The private thoughts of bankers
The most interesting events at Davos are those from which hacks like me are excluded.
They are the private meetings of business leaders and politicians, where matters of material interest to them are discussed, away from the nosey parkers of the media.
The meeting that always grips me - which I wrote about last year - is the gathering of senior bankers, insurers, hedge fund magnates and so on.
It goes by the name of the "governors" meeting, or some such.
Attendees include Stephen Green, chairman of HSBC, Bob Diamond of Barclays, Joseph Ackermann, chairman of Deutsche Bank, Peter Sands, chief executive of Standard Chartered, Lord Levene, chairman of Lloyd's of London, Tidjane Thiam, chief executive of the Pru, and assorted other big financial cheeses.
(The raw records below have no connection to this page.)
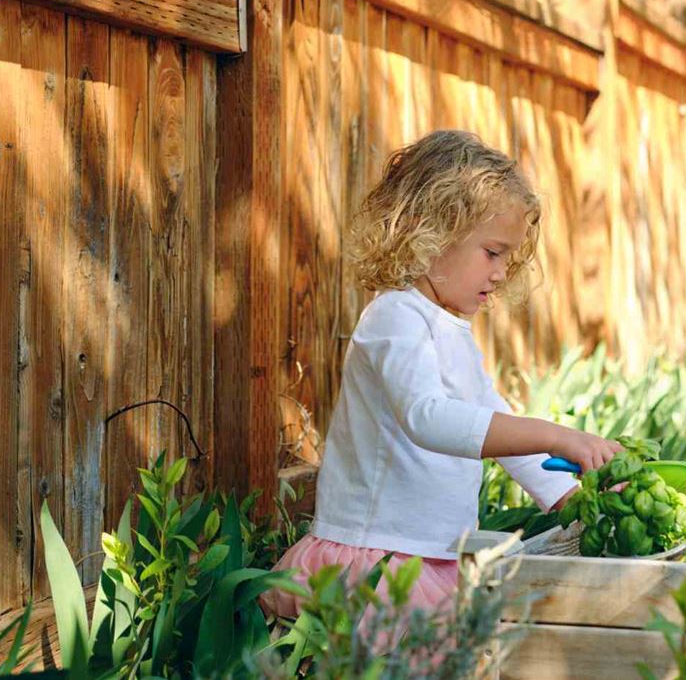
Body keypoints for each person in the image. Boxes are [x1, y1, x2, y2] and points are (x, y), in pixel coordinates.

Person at [263, 130, 621, 616]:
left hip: (433, 560)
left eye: (508, 258)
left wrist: (574, 499)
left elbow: (487, 416)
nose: (500, 272)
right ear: (430, 234)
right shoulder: (395, 317)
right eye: (492, 253)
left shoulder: (451, 329)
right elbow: (428, 417)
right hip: (380, 561)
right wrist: (556, 436)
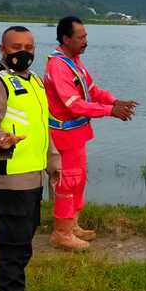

Anyway, as luck would have it, a few of those who attend have shared with me (as they did last year) some of the discourse of those whose business decisions affect most of us.
So in no particular order of importance, this is what they appear to have collectively concluded:
1) The global economy remains pretty fragile - and prospects are particularly poor for the heavily indebted economies of the west (a big hello to the UK and US). They felt there was very little immediate prospect of fast-recovering China and Asia lifting up the mature economies of Europe and North America.
2) There is a meaningful risk of sovereign debt crises in economies with large and rising deficits (you know who I mean - though to be clear, the bankers did not mention the UK by name).
3) They do not believe that President Obama will succeed in his plan to limit the size of banks or force them out of speculative trading for their own account.
It was the exchanges on bankers' pay which made me chuckle (and may cause a more violent reaction in others).
Deutsche's Mr Ackermann asked those present to vote for one of three propositions on what was most likely to transpire over the coming years in respect of how they reward staff.
The choice was between a) bankers don't change their ways, the fuss about bonuses dies down and there's no change to the way they pay their top people; b) they take steps to reform their practices and that placates politicians and the public; c) they do nothing and politicians force draconian changes to the way they pay.
After much contemplation, there were few votes for proposition a), and something of a dead heat between b) and c).
In other words, those who run our banks are divided between whether they'll voluntarily do what most of you would probably see as "the right thing" on pay or be compelled to do so - with almost no one believing that the status quo is tenable.
But if the status quo is unsustainable, why would they wait to be coerced into reform?
All a bit odd - and not redolent of an industry in charge of its own destiny.
Also there was an intriguing exchange between two of the most powerful bankers in the world (whom I won't name to spare their blushes).
One said there was no evidence that bankers were overpaid, because if that were the case the biggest payers of all would have been damaged as businesses over the years of lavishing excessive rewards on their people.
To which the other supremo made the point - or so I am told - that banks are a regulated oligopoly and are not subject to "proper" competition: they are therefore able to pass on the costs of their people to customers.
In other words, banks are able to pay their people more-or-less what they like, free from the market disciplines that apply to genuinely competitive industries.